Problem 1 – Locate every line in the listing below that contains the word "Citroën", and copy each of those lines.

Source passage –
When Canadian shot putter Sarah Mitton left the circle after a disappointing opening round at the 2020 Tokyo Olympics, she decided to stick around and watch her competitors throw.
Mitton watched the rest of her group – which contained future gold medallist Gong Lijiao – and what she saw changed the way she approached the sport.
Already a dominant athlete within Canada, Mitton looked on at the women who qualified for the finals and felt they had something she didn’t. They gave everything they had each time they stepped in the circle, she said. There was no fear.
“I remember coming back and being like, ‘I’ve got to figure out how to attack a throw, no matter what the odds are against me,’” Mitton said. “No matter if it’s an Olympic final, no matter if it’s a meet at York University, I need to learn how to [take] every throw like a full throw.”
Mitton worked fearlessness into her gameplan. It became a part of her mentality and has helped her rise to international dominance since.
Three years after that moment in Tokyo, Mitton – a favourite at the Paris Olympics – faced another major setback that solidified the importance of fearlessness in the sport, as she quickly rose from a shocking disappointment to triumph on the world stage.

The Tokyo Olympics destroyed Mitton. After exiting the games in the qualifying rounds with an underwhelming 16.62m throw, she was left questioning her place in the sport.
“I thought I wasn’t going to be able to recover,” she said. “After Tokyo, I completely shut down. I had no motivation to train. I was contemplating whether or not I had space for myself in the sport mentally.”
It took some time, but there was a light at the end of the tunnel for Mitton.
“The next season… I had the best season of my life,” she said. “Just so many positive things kind of rolled out of the lessons that I had learned, and all of the darkness, per se.”
In months between her lowest in the sport and international dominance, Mitton said she learned valuable lessons.

Extracted data –
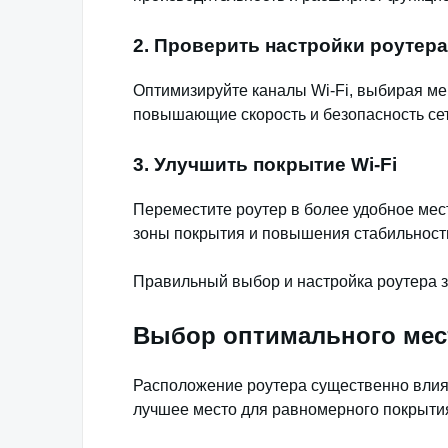
2. Проверить настройки роутера
Оптимизируйте каналы Wi-Fi, выбирая ме
повышающие скорость и безопасность сет
3. Улучшить покрытие Wi-Fi
Переместите роутер в более удобное мес
зоны покрытия и повышения стабильност
Правильный выбор и настройка роутера зн
Выбор оптимального мест
Расположение роутера существенно влияет
лучшее место для равномерного покрытия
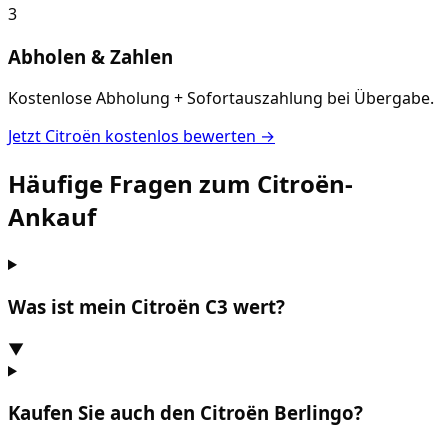
3
Abholen & Zahlen
Kostenlose Abholung + Sofortauszahlung bei Übergabe.
Jetzt
Citroën
kostenlos bewerten →
Häufige Fragen zum
Citroën
-
Ankauf
Was ist mein Citroën C3 wert?
▼
Kaufen Sie auch den Citroën Berlingo?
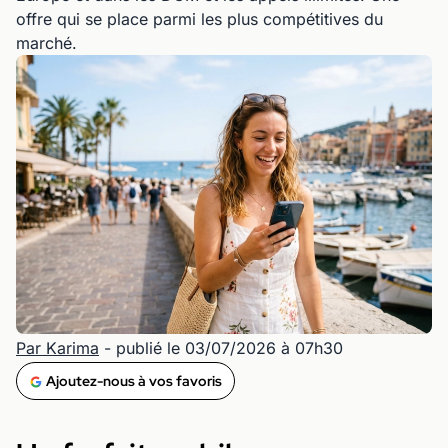
offre qui se place parmi les plus compétitives du
marché.
Par Karima
- publié le 03/07/2026 à 07h30
Ajoutez-nous à vos favoris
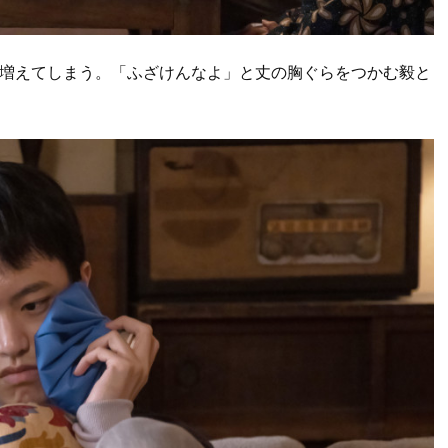
に増えてしまう。「ふざけんなよ」と丈の胸ぐらをつかむ毅と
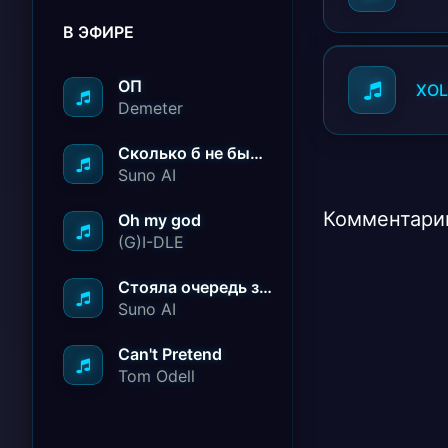
В ЭФИРЕ
ОП
XOL
Demeter
Сколько б не было вам лет не грустите
Suno AI
Комментарии
Oh my god
(G)I-DLE
Стояла очередь за радостью
Suno AI
Can't Pretend
Tom Odell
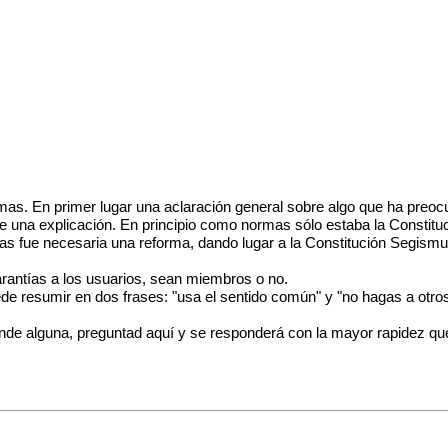
mas. En primer lugar una aclaración general sobre algo que ha preo
ne una explicación. En principio como normas sólo estaba la
Constitu
as fue necesaria una reforma, dando lugar a la
Constitución Segism
arantías a los usuarios, sean miembros o no.
e resumir en dos frases: "usa el sentido común" y "no hagas a otros lo
iende alguna, preguntad aquí y se responderá con la mayor rapidez qu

Problem 2 – Reproduce the part of the Sarah Mitton article above between "Mitton worked fearlessness" and "in the sport.", inclusive.

Answer area 1 –
Citroën
Citroën
Was ist mein Citroën C3 wert?
Kaufen Sie auch den Citroën Berlingo?

Answer area 2 –
Mitton worked fearlessness into her gameplan. It became a part of her mentality and has helped her rise to international dominance since.
Three years after that moment in Tokyo, Mitton – a favourite at the Paris Olympics – faced another major setback that solidified the importance of fearlessness in the sport, as she quickly rose from a shocking disappointment to triumph on the world stage.

The Tokyo Olympics destroyed Mitton. After exiting the games in the qualifying rounds with an underwhelming 16.62m throw, she was left questioning her place in the sport.